I am in a terrible quandary. The Reagan tax cut made its modest appearance in my paycheck last week, but even after poring over the administration's economic pronouncements, I am at a loss to decide how I can best use it to support the president's program.

Some administration spokesmen suggest, for example, that the tax cut will stimulate consumer demand, thereby encouraging business to invest and produce and bringing the economy out of recession. Under this theory, the best thing I can do with my tax cut is turn it over to my wife or my oldest son and thereby immediately translate it into consumer demand in the marketplace.

This vestigial Keynesianism is hotly contested by the supply-siders in the Treasury, however. For these true believers, the only route to economic recovery is through increasing saving, which will lower interest and induce businesses to invest regardless of market demand.
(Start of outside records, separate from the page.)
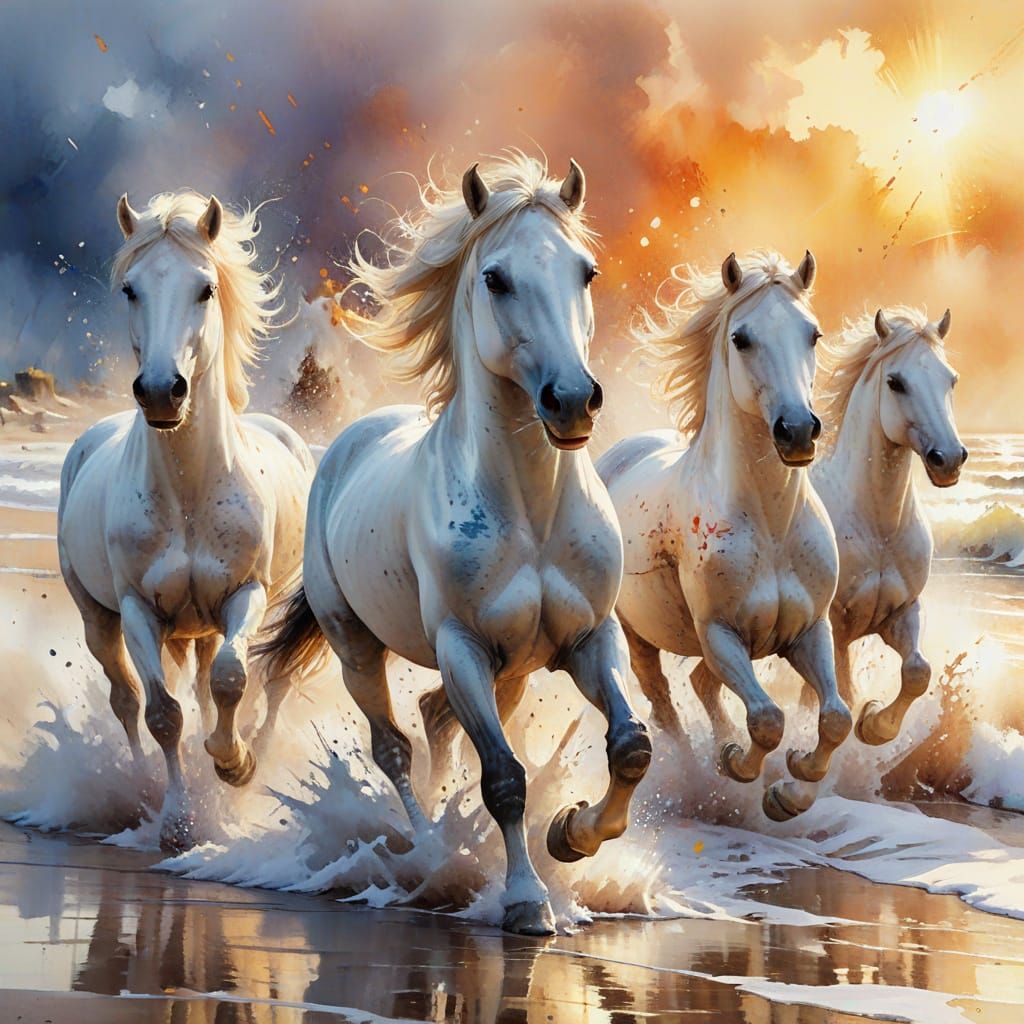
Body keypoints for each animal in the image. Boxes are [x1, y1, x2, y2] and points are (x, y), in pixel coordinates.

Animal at [58, 191, 314, 851]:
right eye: (130, 289)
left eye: (205, 288)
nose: (160, 392)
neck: (189, 493)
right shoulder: (137, 611)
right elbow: (162, 714)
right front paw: (177, 822)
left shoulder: (245, 594)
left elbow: (230, 679)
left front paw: (235, 763)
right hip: (99, 619)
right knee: (127, 700)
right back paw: (142, 785)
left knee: (265, 682)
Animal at [256, 153, 652, 936]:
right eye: (496, 278)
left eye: (586, 271)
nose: (572, 401)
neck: (530, 513)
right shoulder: (462, 645)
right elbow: (503, 779)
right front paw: (528, 901)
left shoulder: (589, 639)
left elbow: (630, 747)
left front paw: (571, 834)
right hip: (358, 646)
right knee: (394, 745)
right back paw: (432, 851)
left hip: (514, 668)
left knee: (438, 720)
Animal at [598, 250, 852, 820]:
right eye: (741, 338)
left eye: (813, 334)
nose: (797, 431)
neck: (770, 527)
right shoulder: (721, 634)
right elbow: (768, 719)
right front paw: (737, 763)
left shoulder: (810, 629)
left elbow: (836, 718)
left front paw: (792, 788)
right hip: (639, 636)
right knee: (664, 703)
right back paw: (695, 773)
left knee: (699, 685)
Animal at [763, 307, 966, 816]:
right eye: (896, 382)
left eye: (950, 379)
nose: (949, 460)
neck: (879, 529)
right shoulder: (835, 628)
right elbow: (834, 701)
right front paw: (796, 787)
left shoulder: (901, 612)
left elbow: (916, 673)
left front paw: (875, 726)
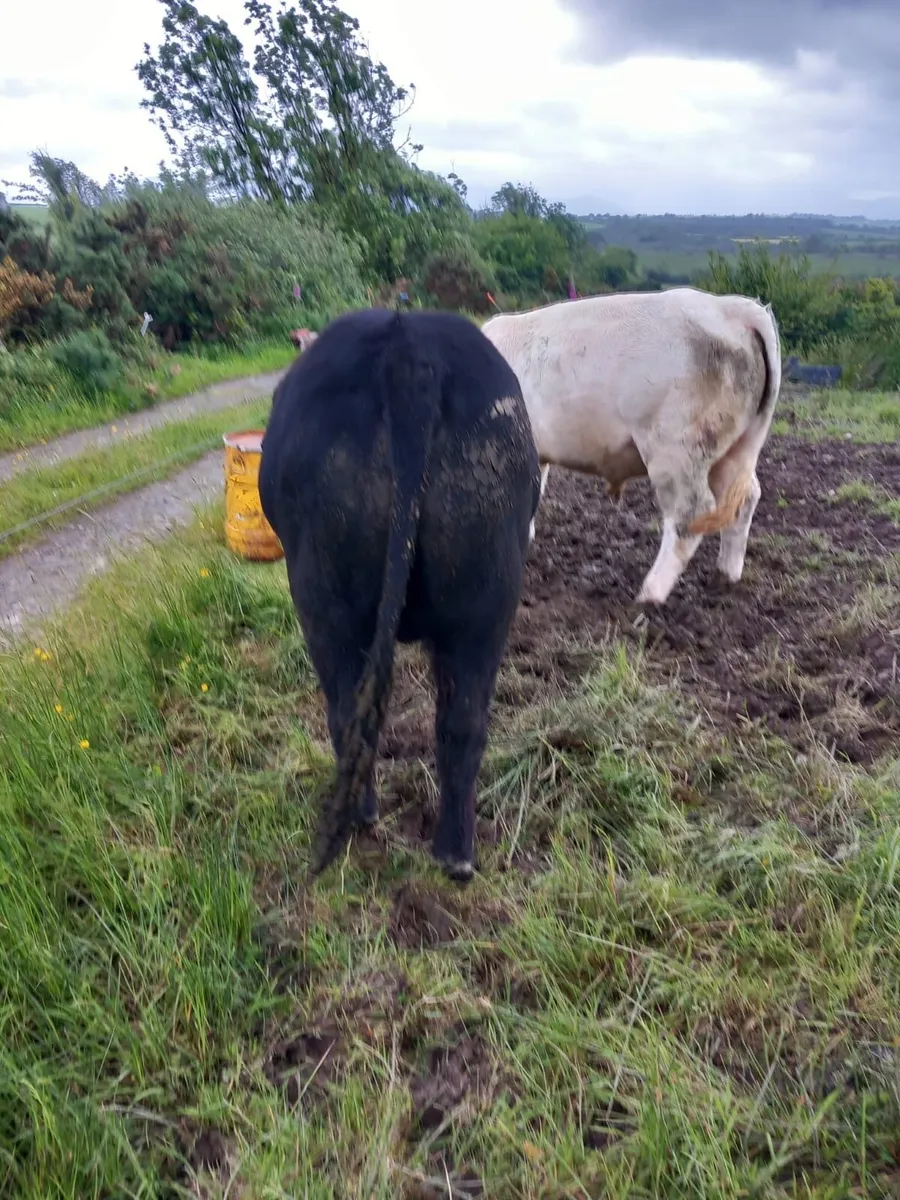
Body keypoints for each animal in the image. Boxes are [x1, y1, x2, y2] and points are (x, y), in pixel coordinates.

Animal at [259, 308, 541, 881]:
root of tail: (409, 350)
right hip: (485, 602)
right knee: (462, 725)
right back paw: (456, 856)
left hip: (323, 602)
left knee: (348, 715)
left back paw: (360, 818)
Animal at [481, 286, 782, 606]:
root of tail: (730, 307)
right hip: (735, 451)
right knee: (744, 499)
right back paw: (725, 576)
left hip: (675, 449)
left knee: (691, 513)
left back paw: (649, 595)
But this route has some practical difficulties. In our family, the best saver is our youngest son. But he refuses to deposit his savings in a bank, thus keeping it from eager investors. Worse, he frequently lends it--at exorbitant rates--to his mother, or his older brother, who immediately channel it into consumption, thereby frustrating the supply-side theory. I could put the money into a bank myself, but I have no guarantee that the bank will not distribute it in credit to spendthrift holders of credit cards.

Complicating my decision further is the administration advice to the effect that the tax cut is part of a broader strategy to shift the burden of helping those in need from public to private hands. Government grants, in this view, have discouraged private giving. The budget cuts, by reducing these grants and increasing the need for private charity, thus work hand in hand with the tax cuts, which make more private resources available to take up the slack. According to this thinking, the best way to support the president may not be to spend my tax cut, or to save it, but to give it away.

Even here, however, complications arise. Charitable contributions are tax-deductible. If I increase my charitable contributions, my taxes will go down. However, if my taxes go down, the president will not be able to afford our defense buildup. Worse still, he might be forced to accept a higher deficit But if the deficit grows, more pressure will be put on the credit markets, interest rates will increase and the economy will sag further--necessitating additional tax cuts.

I am eager to do my bit to help make the president's program work. But it would help if he and his advisers provided better clues about which programs they would like me to work on.